Trump e i legali della sua campagna elettorale hanno citato in giudizio pure la CBS News, il mese scorso, sostenendo che l’intervista del 7 ottobre a Kamala Harris al programma 60 Minutes (dove Trump era stato invitato e non è andato) è stata modificata ad arte e ha rappresentato “un’interferenza elettorale”. In una memoria di 19 pagine, i legali chiedevano 10 miliardi di dollari di danni accusavando CBS di essersi “data da fare per far eleggere Kamala” e di “atti faziosi e illegali di interferenza con gli elettori attraverso una distorsione maliziosa, ingannevole e sostanziale delle notizie”.
In risposta, la CBS ha definito la causa “completamente priva di merito”, ha negato che l’intervista sia stata modificata e ha promesso di “difendersi vigorosamente”.
Ancora: Trump ha denunciato il Washington Post alla Commissione elettorale federale, accusandolo di aver fornito contributi in natura illegali alla campagna di Harris.
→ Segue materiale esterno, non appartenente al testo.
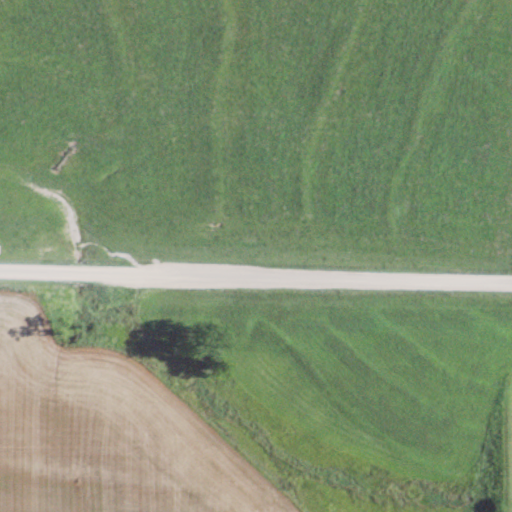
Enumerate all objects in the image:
road: (255, 274)
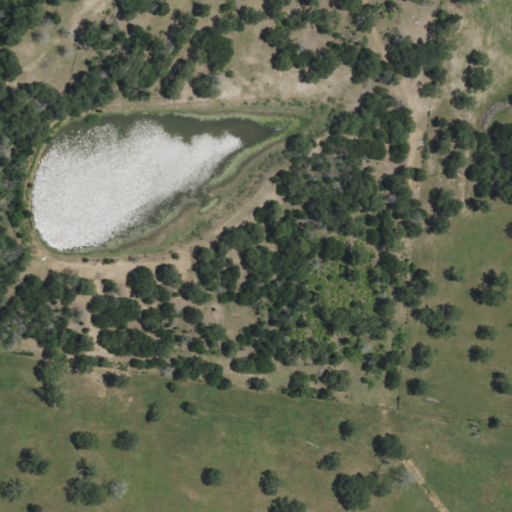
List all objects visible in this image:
road: (434, 497)
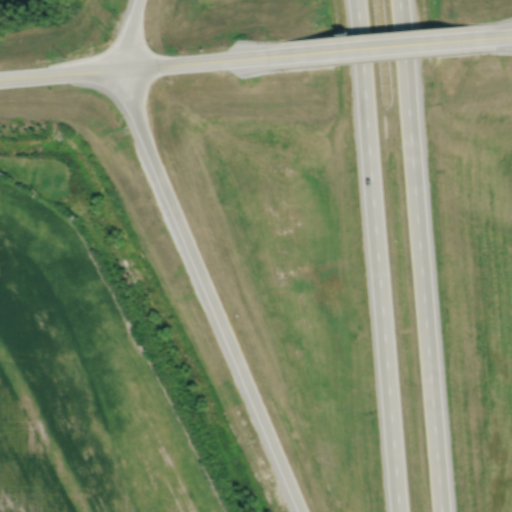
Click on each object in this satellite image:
road: (497, 36)
road: (382, 46)
road: (140, 66)
road: (377, 255)
road: (419, 255)
road: (196, 257)
crop: (78, 383)
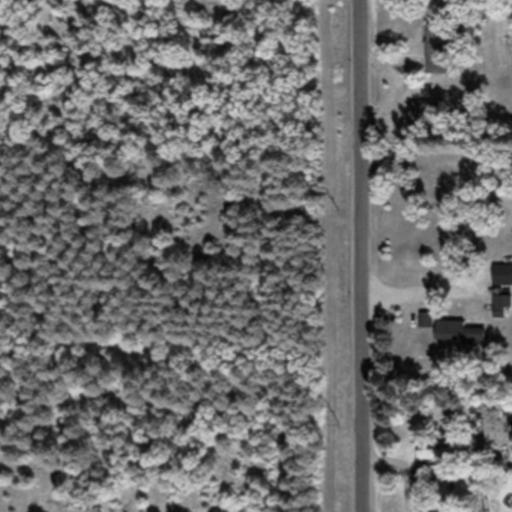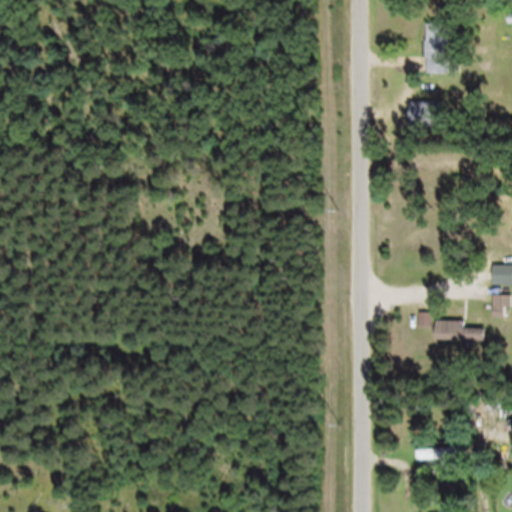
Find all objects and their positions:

Il Washington Post ha dichiarato che si tratta di accuse “senza fondamento”. Il quotidiano quest’anno, per la prima volta dagli anni Settanta, non ha espresso un endorsement ufficiale, dietro esplicita richiesta del suo proprietario, il miliardario fondatore di Amazon Jeff Bezos , e nonostante il Comitato editoriale avesse già pronto un pezzo a favore di Harris.
Chissà che fine faranno adesso queste cause? In risposta alla vittoria di Trump e ai suoi ripetuti attacchi contro i giornalisti, il Committee to Protect Journalists, organizzazione no profit con sede a New York, ha definito le minacce di Trump contro la stampa un “pericolo chiaro e diretto per la libertà dei media”. “Il clima ostile ai media promosso durante la prima presidenza di Donald Trump – che si prevede continuerà nel suo imminente secondo mandato – pone grandi rischi per i media dentro e fuori il Paese”, ha aggiunto il CPJ.
Reporter senza frontiere ha rilasciato una dichiarazione simile dopo la vittoria di Trump, affermando che “attaccare la stampa è in realtà un attacco al diritto dei cittadini americani di sapere. La nuova amministrazione Trump può e deve cambiare il suo rapporto con i media e adottare misure concrete per proteggere i giornalisti e sviluppare un clima favorevole a un’informazione robusta e plurale”.